Soon after quota restrictions were lifted on Jan. 1, 2005, the Saipan Garment Manufacturers Association reported that almost all garment manufacturers in the CNMI were downsizing their operations and closing sewing lines due to declining sales. The SGMA said that losses would become inevitable as years pass unless the industry’s competitiveness is enhanced through federal trade measures.

In early 2005, nearly a hundred workers from La Mode Inc. stopped work to complain with the CNMI Labor Department about alleged nonpayment of wages. La Mode later shut down operations.

Other companies followed suit. Sako Corp. and affiliate companies Mariana Fashions Inc. and Dong Dang Fashion Corp. also shut down operations during the year, leaving hundreds of workers jobless and many creditors unpaid.

The Attorney General’s Office, which claimed that Sako had approximately $1.3 million in unpaid taxes to the CNMI government, filed criminal charges against the company and two of its officers— Hee Kun Kyun and Hyung Ki Min—for alleged intentional failure to truthfully account for and pay taxes as required by the CNMI Tax Code.

Kyun had already fled the CNMI before the AGO discovered that the businessman had seven different passports and that he used a different passport other than the one he used upon entry into the CNMI. Another Sako officer, Kwon Myung Hee, also fled the CNMI apparently to hinder the criminal investigation or to avoid possible criminal prosecution.

It appeared that Sako has other unpaid creditors, including Vicente SN. Babauta, the company’s former landlord; and the law firm of O’Connor, Berman, Dotts and Banes.

Saipan’s federal court also entered a $1-million judgment against Sako, directing the company to assign to the Equal Employment Opportunity Commission all of its deposits and account receivables. The EEOC had filed the case against Sako on Sept. 16, 2004 after some 65 non-Chinese workers complained that their contracts were not renewed on the basis of their national origin.

Collection efforts against Sako proved futile, as the company managed to sell its equipment abroad before creditors could run after the firm.

In an effort to run after garment factories’ unpaid obligations to the government, the Department of Public Health sued some 20 local garment firms over allegedly unpaid hospital bills.
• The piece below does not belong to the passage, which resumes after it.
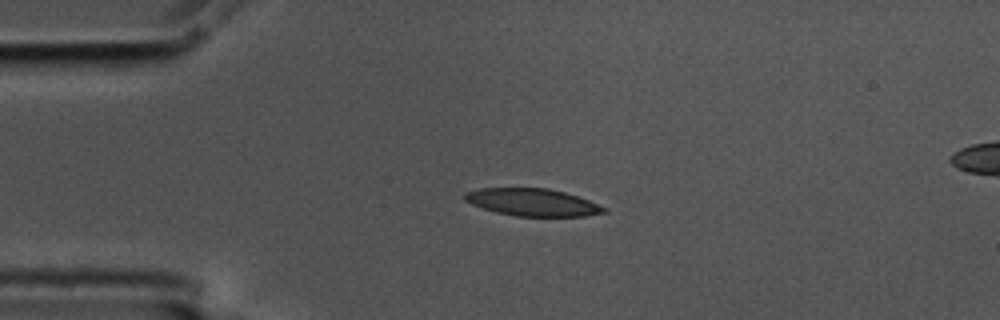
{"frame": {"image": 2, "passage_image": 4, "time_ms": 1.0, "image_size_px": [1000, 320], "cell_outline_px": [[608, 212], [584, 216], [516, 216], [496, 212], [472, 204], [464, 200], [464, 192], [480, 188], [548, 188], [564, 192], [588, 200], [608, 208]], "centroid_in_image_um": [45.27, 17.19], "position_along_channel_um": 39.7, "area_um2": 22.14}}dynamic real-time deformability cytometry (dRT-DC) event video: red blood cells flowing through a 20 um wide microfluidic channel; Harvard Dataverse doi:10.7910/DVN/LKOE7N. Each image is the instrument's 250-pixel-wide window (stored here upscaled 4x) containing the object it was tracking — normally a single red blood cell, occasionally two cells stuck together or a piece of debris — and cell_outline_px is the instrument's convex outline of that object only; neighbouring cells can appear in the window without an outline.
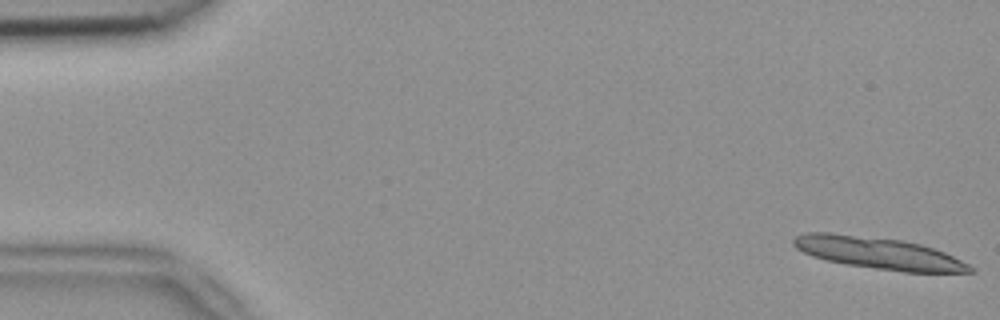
{"species": "common noctule bat (a hibernating species)", "species_latin": "Nyctalus noctula", "temperature_condition": "room temperature", "stored_images_in_passage": 13, "camera_frame_rate_fps": 3000, "um_per_image_px": 0.085, "animal": {"sex": "female", "body_mass_g": 18.4}, "frame": {"image": 1, "passage_image": 1, "time_ms": 0.0, "image_size_px": [1000, 320], "cell_outline_px": [[976, 272], [904, 272], [844, 264], [812, 256], [796, 248], [792, 244], [792, 240], [796, 236], [804, 232], [832, 232], [900, 240], [920, 244], [944, 252], [976, 268]], "centroid_in_image_um": [74.65, 21.51], "position_along_channel_um": 10.4, "area_um2": 32.66}}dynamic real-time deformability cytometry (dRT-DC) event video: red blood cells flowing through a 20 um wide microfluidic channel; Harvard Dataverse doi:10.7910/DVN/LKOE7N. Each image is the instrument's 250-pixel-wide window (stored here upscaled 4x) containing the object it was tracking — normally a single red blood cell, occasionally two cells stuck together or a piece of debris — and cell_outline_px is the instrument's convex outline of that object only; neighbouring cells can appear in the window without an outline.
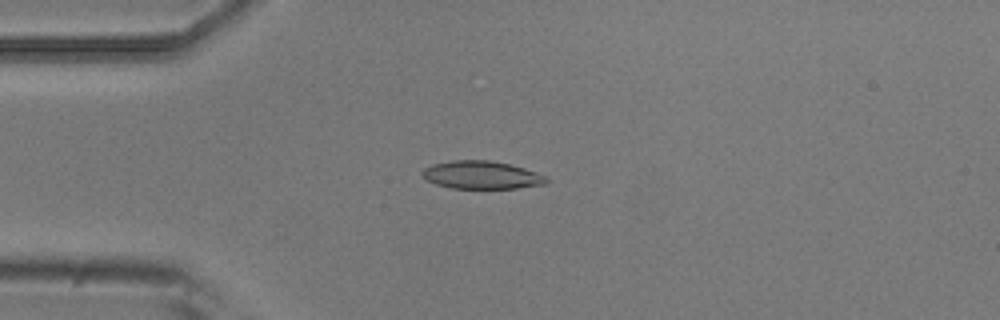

The department asked the CNMI Superior Court to issue temporary injunctions that would prohibit the 20 employers from removing any assets out of the CNMI. The government-run Commonwealth Health Center billed the 20 factories a total of $243,193.91 for hospital expenses incurred by their nonresident workers.
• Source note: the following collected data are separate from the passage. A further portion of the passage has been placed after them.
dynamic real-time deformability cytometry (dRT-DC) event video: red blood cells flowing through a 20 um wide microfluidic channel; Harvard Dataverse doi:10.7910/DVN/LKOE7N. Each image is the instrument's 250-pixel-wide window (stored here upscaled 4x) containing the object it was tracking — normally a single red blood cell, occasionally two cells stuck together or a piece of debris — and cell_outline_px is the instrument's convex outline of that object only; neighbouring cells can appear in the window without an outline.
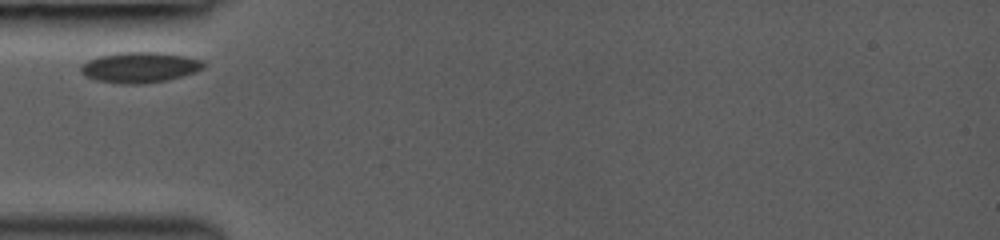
{"species": "common noctule bat (a hibernating species)", "species_latin": "Nyctalus noctula", "temperature_condition": "room temperature", "stored_images_in_passage": 9, "camera_frame_rate_fps": 3000, "um_per_image_px": 0.085, "animal": {"sex": "female", "body_mass_g": 19.0, "forearm_length_mm": 53.3}, "frame": {"image": 1, "passage_image": 1, "time_ms": 0.0, "image_size_px": [1000, 240], "cell_outline_px": [[204, 68], [196, 72], [184, 76], [168, 80], [144, 84], [120, 84], [96, 80], [80, 72], [80, 68], [88, 60], [100, 56], [120, 52], [164, 52], [188, 56], [204, 60]], "centroid_in_image_um": [11.95, 5.72], "position_along_channel_um": 73.0, "area_um2": 22.14}}
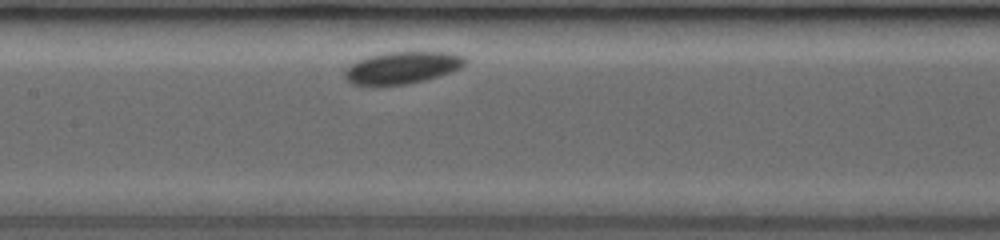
{"frame": {"image": 2, "passage_image": 6, "time_ms": 2.667, "image_size_px": [1000, 240], "cell_outline_px": [[468, 60], [460, 68], [452, 72], [424, 80], [408, 84], [376, 88], [352, 84], [344, 76], [344, 72], [356, 60], [368, 56], [388, 52], [448, 52], [464, 56]], "centroid_in_image_um": [34.15, 5.79], "position_along_channel_um": 173.2, "area_um2": 23.0}}
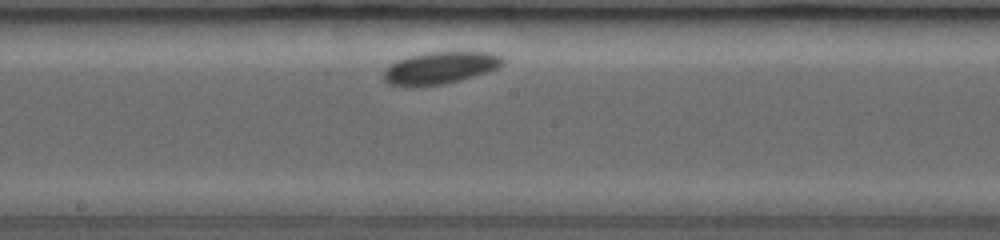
{"frame": {"image": 3, "passage_image": 8, "time_ms": 3.667, "image_size_px": [1000, 240], "cell_outline_px": [[504, 64], [500, 68], [488, 72], [460, 80], [444, 84], [408, 88], [388, 84], [384, 80], [384, 68], [388, 64], [396, 60], [424, 52], [492, 52], [504, 56]], "centroid_in_image_um": [37.4, 5.78], "position_along_channel_um": 210.8, "area_um2": 22.95}}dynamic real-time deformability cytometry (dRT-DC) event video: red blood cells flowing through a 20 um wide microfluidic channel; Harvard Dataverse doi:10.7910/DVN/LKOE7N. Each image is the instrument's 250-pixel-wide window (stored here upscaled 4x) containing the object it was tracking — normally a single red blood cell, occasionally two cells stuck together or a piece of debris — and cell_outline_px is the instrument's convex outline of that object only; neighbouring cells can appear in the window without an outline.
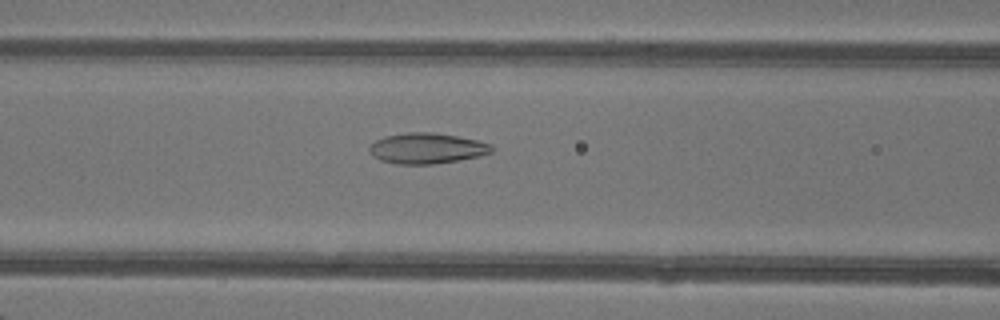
{"species": "common noctule bat (a hibernating species)", "species_latin": "Nyctalus noctula", "temperature_condition": "warm", "stored_images_in_passage": 48, "camera_frame_rate_fps": 3000, "um_per_image_px": 0.085, "animal": {"sex": "female"}, "frame": {"image": 1, "passage_image": 21, "time_ms": 6.667, "image_size_px": [1000, 320], "cell_outline_px": [[492, 152], [480, 156], [432, 164], [396, 164], [380, 160], [372, 156], [368, 148], [376, 140], [384, 136], [408, 132], [432, 132], [456, 136], [476, 140], [492, 144]], "centroid_in_image_um": [36.25, 12.6], "position_along_channel_um": 130.3, "area_um2": 21.73}}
During the last month of the year, another garment factory, Express Manufacturing Inc., closed down. Hyunjin Saipan Inc. was soon added to the list of Saipan garment factories that have ceased operations.
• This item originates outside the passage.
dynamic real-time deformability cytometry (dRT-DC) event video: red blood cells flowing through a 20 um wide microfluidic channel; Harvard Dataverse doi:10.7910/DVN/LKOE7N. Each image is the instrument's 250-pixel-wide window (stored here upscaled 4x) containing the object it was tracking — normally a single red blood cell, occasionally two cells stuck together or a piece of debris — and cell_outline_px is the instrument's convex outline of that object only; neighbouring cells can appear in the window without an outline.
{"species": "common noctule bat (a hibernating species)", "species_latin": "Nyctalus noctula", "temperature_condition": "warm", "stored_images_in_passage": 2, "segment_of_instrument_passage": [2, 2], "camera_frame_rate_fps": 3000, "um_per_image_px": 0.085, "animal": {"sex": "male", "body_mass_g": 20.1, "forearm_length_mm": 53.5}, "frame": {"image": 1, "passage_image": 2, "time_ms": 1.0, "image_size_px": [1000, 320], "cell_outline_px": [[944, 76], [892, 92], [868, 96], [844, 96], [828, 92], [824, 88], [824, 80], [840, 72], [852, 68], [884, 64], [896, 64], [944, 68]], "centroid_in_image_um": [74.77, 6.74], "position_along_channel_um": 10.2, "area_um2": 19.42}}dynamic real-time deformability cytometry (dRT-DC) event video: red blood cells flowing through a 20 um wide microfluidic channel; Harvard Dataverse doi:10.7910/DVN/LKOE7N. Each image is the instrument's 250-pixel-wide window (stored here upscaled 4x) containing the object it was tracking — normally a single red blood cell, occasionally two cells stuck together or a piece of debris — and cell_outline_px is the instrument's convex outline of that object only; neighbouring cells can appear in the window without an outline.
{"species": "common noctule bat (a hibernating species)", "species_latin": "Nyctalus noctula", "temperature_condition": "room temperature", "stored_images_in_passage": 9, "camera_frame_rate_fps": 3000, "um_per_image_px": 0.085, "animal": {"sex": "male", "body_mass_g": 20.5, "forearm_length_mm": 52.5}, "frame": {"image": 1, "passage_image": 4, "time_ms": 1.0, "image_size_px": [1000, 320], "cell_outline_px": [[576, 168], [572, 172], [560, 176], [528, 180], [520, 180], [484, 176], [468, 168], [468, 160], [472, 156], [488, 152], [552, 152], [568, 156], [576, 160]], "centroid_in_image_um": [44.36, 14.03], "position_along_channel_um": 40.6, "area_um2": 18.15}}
The CNMI government has been pressing for the amendment of federal tariff rules that would reduce value-added requirement on garment imports from 50 percent to 30 percent for local manufacturers to avail of duty-free entry to the U.S. mainland.

Currently, the U.S. Tariff Code requires that 50 percent of the value of the garment has to be added locally by transformation, in terms of additional labor, packaging or other overhead costs, so that garment products coming from the Commonwealth could enter the United States duty-free.

Former SGMA executive director Richard Pierce, Gov. Juan N. Babauta’s special assistant for trade relations, has been lobbying the U.S. Congress for the federal tariff amendment, backed by the support of the CNMI’s government and private sector.

The CNMI’s cause has been gaining some allies before the federal lawmaking chambers, with the recent introduction of a bill seeking to amend the tariff law. U.S. senators Larry A. Craig (R-Idaho) and Daniel Akaka (D-Hawaii) introduced S. 1954, entitled the Insular Possessions Act of 2005.

Lawmakers from other jurisdictions—including Guam and American Samoa—have reportedly expressed support for the bill. The ball now goes to Congress to pass the legislation, which Saipan’s garment industry players view as a major step that will curtail the seemingly certain collapse of the once vibrant industry in the Commonwealth.